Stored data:
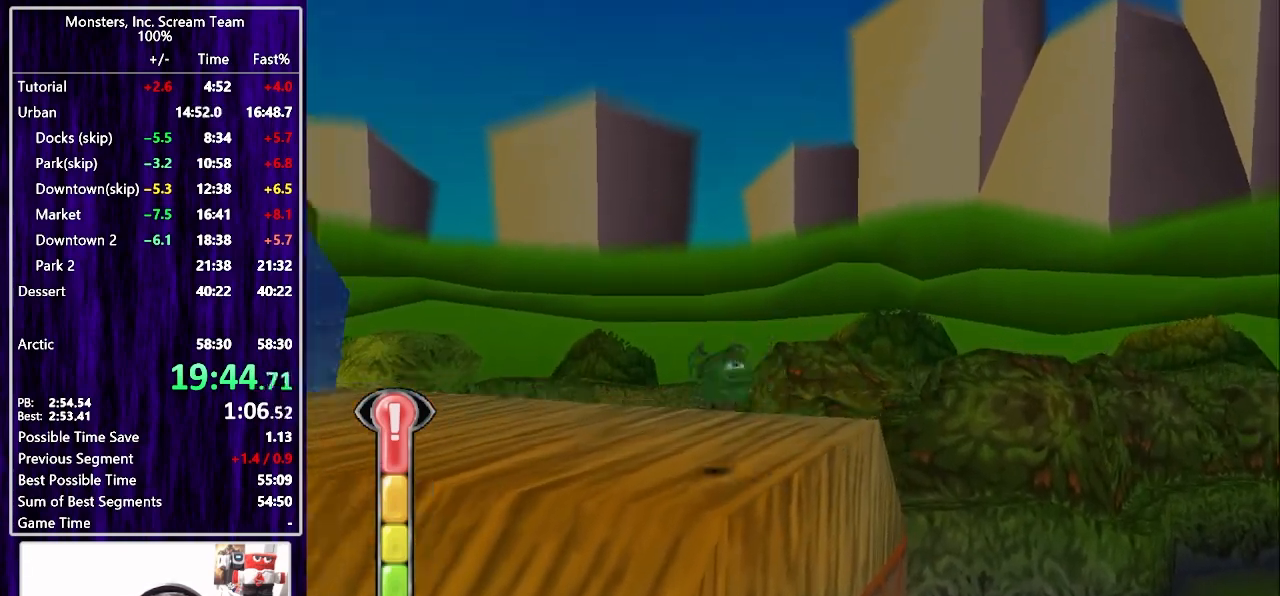
{"buttons": ["SQUARE", "DPAD_UP", "DPAD_LEFT"], "left_stick": "center", "right_stick": "center", "events": [[217, "SQUARE", "down"]]}
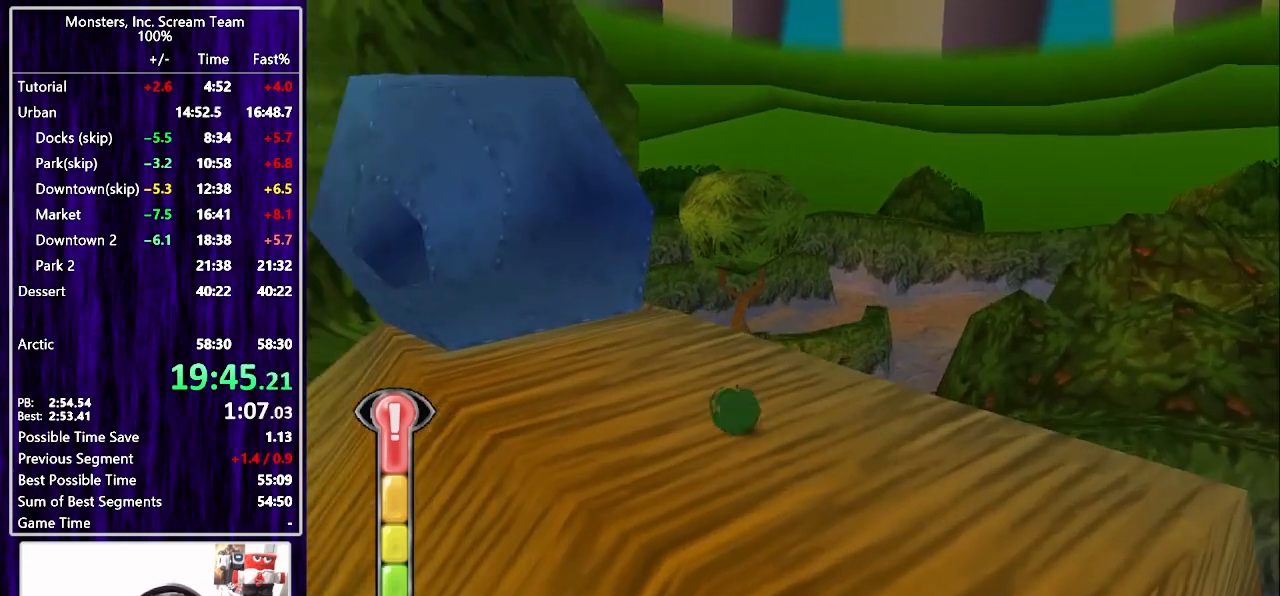
{"buttons": ["SQUARE", "DPAD_UP"], "left_stick": "center", "right_stick": "center", "events": [[417, "DPAD_LEFT", "up"]]}
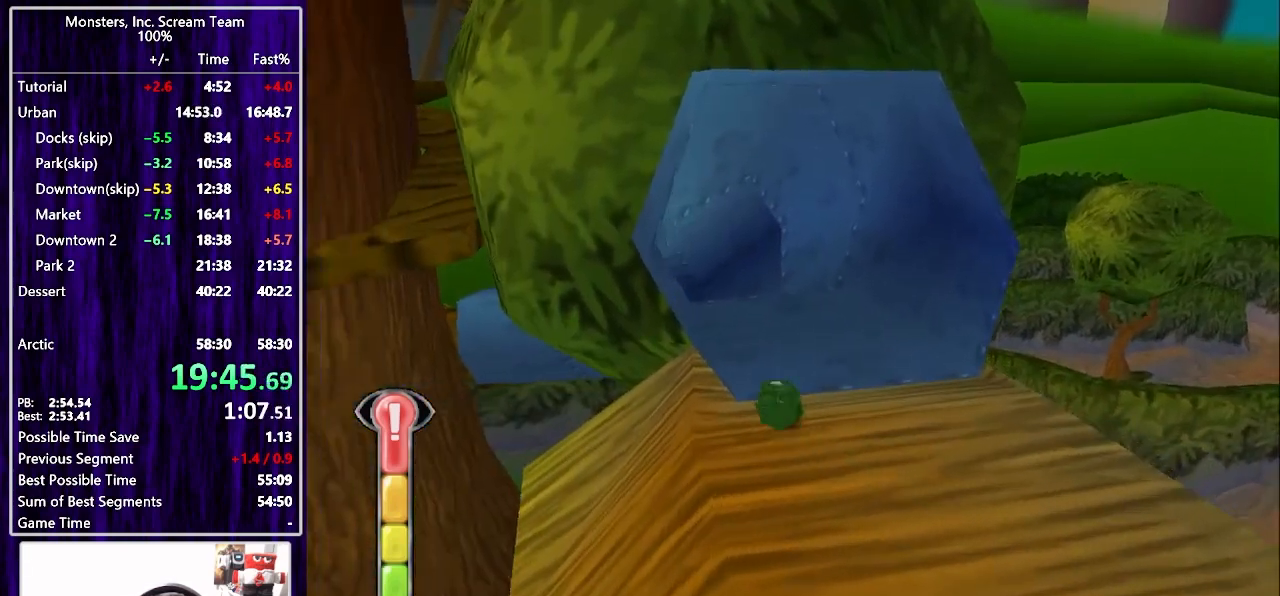
{"buttons": ["DPAD_UP"], "left_stick": "center", "right_stick": "center", "events": [[483, "SQUARE", "up"]]}
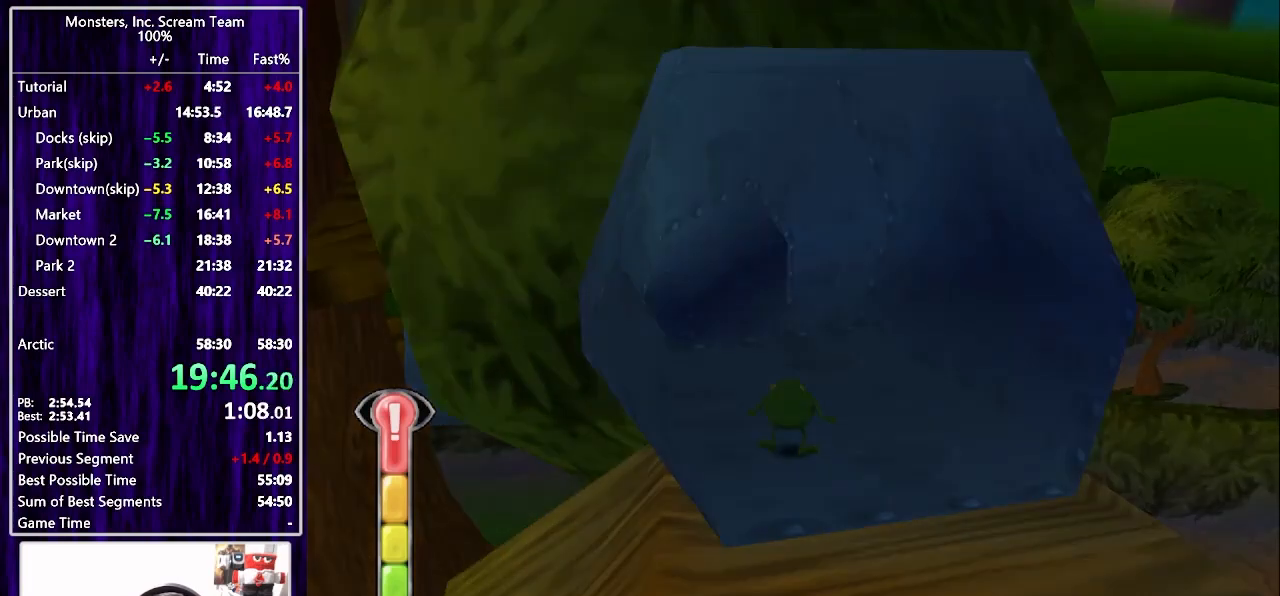
{"buttons": [], "left_stick": "center", "right_stick": "center", "events": [[17, "DPAD_UP", "up"]]}
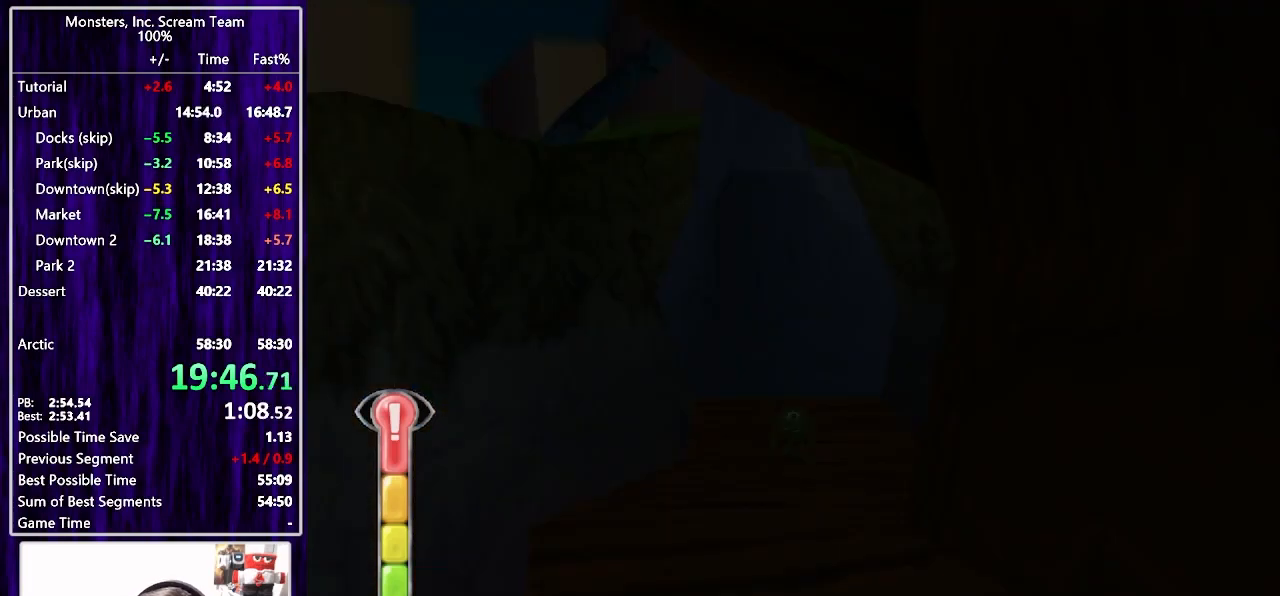
{"buttons": ["DPAD_RIGHT"], "left_stick": "center", "right_stick": "center", "events": [[283, "DPAD_RIGHT", "down"]]}
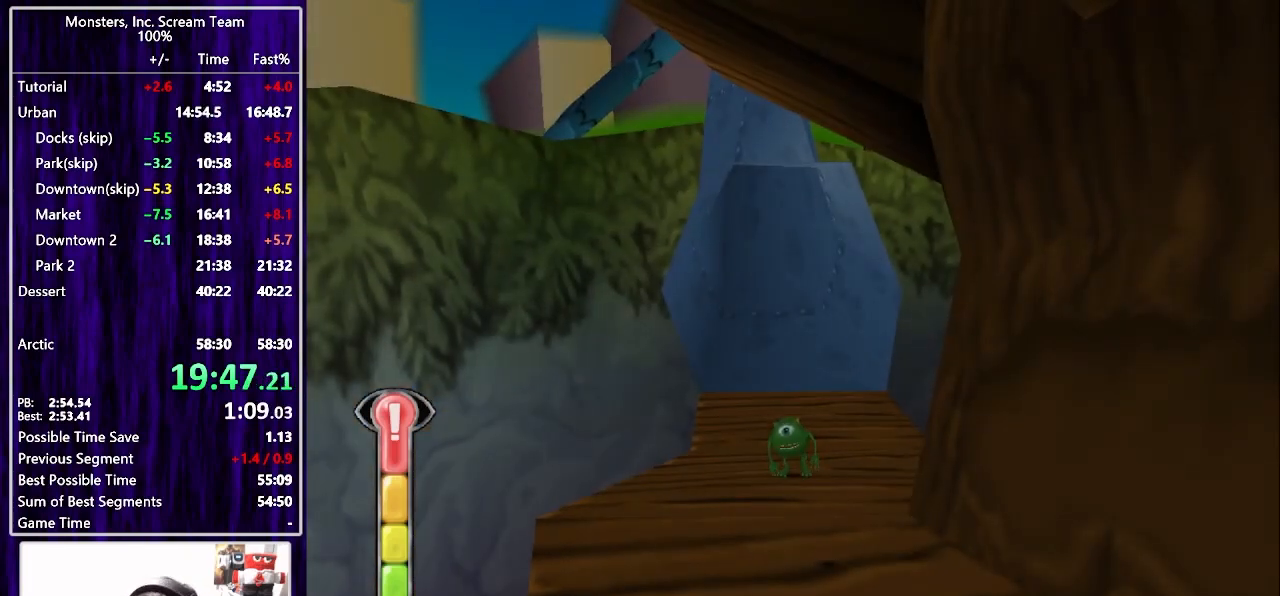
{"buttons": ["DPAD_RIGHT"], "left_stick": "center", "right_stick": "center", "events": []}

- Problem statement: Look through the entries and copy every line in which the string "SQUARE" appears.

- Exercise response:
{"buttons": ["SQUARE", "DPAD_UP", "DPAD_LEFT"], "left_stick": "center", "right_stick": "center", "events": [[217, "SQUARE", "down"]]}
{"buttons": ["SQUARE", "DPAD_UP"], "left_stick": "center", "right_stick": "center", "events": [[417, "DPAD_LEFT", "up"]]}
{"buttons": ["DPAD_UP"], "left_stick": "center", "right_stick": "center", "events": [[483, "SQUARE", "up"]]}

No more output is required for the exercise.